That negative public response came from all sides of the political spectrum, of course. If this hypothesis is accurate, it seems as if the problem might have been that the publisher uncritically accepted the hostile framing of "woke." Turns out it's not actually about censorship.
That’s an interesting point. Of course, corporations are willing to accept socially progressive language as a business matter, but they aren’t really “of the progress movement” so to speak.
All sides? Including left? Examples?
It seems like virtually everyone is against it--it would be harder to find a leftist in favor of the bowdlerization than one against it:

https://www.salon.com/2023/02/22/roald-dahl-censorship/

“ It feels like a bait and switch, ignoring the very real issues with the writer while labeling as bad, wrong or offensive words that have no such inherent value.”

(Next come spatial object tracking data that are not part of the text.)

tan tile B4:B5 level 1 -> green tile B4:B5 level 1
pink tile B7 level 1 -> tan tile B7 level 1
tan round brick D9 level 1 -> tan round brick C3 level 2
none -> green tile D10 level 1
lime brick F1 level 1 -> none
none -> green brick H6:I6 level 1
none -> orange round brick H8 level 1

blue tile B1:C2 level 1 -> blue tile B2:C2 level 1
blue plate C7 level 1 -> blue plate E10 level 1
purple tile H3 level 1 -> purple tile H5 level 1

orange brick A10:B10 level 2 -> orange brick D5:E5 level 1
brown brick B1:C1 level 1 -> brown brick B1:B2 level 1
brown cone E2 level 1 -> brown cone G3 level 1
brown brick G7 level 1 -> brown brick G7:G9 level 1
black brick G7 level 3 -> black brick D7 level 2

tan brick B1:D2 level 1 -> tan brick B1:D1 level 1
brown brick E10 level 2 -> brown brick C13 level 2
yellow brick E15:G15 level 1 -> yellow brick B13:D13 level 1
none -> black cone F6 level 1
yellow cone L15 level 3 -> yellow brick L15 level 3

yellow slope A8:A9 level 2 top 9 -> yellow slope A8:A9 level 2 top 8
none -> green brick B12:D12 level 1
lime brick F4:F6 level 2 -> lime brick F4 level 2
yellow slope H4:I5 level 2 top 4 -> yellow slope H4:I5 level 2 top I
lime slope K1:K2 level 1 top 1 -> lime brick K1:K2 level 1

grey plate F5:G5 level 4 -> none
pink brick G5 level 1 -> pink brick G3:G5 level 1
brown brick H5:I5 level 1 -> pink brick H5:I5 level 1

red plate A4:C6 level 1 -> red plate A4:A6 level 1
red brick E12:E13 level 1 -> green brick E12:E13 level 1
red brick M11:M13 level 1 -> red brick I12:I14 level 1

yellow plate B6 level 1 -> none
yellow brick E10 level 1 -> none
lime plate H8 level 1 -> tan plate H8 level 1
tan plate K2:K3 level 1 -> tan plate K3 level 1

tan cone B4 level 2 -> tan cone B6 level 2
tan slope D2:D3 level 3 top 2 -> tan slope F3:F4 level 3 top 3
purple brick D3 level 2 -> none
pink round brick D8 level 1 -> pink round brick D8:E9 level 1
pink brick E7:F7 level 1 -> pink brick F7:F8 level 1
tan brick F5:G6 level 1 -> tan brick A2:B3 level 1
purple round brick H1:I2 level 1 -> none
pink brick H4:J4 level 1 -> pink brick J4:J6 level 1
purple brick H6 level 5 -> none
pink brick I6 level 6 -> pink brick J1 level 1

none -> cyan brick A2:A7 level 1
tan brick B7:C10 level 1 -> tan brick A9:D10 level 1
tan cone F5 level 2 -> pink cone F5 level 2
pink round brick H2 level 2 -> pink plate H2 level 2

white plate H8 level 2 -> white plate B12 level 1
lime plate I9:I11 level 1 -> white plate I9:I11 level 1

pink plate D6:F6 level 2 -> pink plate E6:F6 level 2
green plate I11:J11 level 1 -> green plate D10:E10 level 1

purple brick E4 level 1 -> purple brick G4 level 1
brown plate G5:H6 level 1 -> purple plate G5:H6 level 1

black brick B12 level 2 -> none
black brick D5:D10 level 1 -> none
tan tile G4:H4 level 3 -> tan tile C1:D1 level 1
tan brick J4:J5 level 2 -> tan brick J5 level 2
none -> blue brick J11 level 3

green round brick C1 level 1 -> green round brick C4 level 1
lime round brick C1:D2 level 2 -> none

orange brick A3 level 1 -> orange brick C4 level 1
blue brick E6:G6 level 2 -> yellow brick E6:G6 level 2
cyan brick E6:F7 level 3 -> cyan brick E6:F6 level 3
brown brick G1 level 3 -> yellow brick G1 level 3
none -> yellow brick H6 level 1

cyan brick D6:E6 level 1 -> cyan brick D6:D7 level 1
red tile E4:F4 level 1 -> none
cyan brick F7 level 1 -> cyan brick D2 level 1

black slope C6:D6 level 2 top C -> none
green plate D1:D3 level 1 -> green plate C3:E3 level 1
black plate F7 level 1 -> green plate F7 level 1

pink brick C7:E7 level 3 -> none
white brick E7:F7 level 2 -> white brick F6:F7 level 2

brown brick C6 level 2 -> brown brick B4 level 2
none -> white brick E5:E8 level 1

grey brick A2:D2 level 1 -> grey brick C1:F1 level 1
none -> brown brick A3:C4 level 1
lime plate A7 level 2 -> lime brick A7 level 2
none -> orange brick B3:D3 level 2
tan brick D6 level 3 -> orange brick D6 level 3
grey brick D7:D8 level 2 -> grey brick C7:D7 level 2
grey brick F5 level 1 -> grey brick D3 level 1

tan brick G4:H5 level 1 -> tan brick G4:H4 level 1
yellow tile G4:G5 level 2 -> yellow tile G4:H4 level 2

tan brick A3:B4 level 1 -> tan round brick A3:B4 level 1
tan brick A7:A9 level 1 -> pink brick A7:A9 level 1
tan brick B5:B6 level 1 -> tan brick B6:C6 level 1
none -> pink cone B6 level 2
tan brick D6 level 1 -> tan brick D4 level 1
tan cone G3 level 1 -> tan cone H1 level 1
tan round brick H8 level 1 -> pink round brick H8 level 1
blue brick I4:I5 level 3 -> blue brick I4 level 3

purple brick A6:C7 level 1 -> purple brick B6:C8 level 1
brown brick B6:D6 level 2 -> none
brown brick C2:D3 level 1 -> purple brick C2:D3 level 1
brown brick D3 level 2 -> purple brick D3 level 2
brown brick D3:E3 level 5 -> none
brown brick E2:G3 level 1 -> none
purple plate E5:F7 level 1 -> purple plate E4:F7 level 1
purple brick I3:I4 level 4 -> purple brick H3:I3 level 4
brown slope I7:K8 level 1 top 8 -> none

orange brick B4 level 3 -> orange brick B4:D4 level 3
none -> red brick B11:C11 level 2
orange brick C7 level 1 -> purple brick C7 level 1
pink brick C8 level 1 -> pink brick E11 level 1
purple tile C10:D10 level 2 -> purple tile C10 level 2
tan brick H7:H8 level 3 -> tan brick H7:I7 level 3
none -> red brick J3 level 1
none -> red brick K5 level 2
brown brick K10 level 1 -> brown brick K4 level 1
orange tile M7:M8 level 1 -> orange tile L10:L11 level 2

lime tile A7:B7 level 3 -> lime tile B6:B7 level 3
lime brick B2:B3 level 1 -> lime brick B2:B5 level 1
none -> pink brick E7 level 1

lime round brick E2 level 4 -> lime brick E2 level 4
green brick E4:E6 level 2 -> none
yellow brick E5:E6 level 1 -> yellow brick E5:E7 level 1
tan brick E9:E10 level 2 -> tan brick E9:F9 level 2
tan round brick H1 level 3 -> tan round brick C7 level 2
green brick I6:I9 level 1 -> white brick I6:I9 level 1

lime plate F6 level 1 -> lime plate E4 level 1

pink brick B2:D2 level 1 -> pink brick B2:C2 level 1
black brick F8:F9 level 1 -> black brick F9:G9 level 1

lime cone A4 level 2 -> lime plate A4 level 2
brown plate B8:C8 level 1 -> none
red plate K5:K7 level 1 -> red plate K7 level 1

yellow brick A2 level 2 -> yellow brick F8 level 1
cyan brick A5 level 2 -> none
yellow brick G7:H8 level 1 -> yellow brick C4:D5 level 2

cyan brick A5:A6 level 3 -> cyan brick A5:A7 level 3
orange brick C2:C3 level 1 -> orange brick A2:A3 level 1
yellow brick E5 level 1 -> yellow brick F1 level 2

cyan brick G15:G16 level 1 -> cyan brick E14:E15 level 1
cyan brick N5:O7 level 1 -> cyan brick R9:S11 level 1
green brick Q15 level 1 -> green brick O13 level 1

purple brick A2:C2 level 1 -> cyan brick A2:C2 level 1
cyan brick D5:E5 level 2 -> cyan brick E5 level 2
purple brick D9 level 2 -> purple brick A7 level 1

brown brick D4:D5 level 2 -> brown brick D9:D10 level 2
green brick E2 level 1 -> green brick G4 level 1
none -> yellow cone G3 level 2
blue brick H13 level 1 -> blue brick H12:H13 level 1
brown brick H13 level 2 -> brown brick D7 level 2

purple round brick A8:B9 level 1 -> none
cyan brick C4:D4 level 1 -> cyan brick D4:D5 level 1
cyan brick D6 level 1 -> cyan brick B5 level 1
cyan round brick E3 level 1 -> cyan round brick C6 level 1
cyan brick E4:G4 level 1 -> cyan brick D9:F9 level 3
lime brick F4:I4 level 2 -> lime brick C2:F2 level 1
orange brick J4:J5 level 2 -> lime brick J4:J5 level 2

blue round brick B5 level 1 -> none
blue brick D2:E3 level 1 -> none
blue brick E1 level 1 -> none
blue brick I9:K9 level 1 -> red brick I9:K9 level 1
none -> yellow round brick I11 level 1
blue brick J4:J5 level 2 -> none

I read this as: editors are changing just some words in order to save Dahl, who should be banned completely. And Salon author calls their own stance “against censorship”. Hm.

> more like

Based on what?

Honestly, more like a malicious compliance way of doing it; designed to generate that backfire and aim atleast part of the blast at the "wokies" or whatever bullshit term you want to label non-conservatives.

As I said on reddit about this:

Warner Bros. have done fine with the pre-amble to their older cartoons that says something to the effect of "yo, this was written back when attitudes were different, they were shitty attitudes, but to erase them is to pretend it never happened."

A similar preface in the books would have worked much better, but wouldn't give you any amount of PR like this.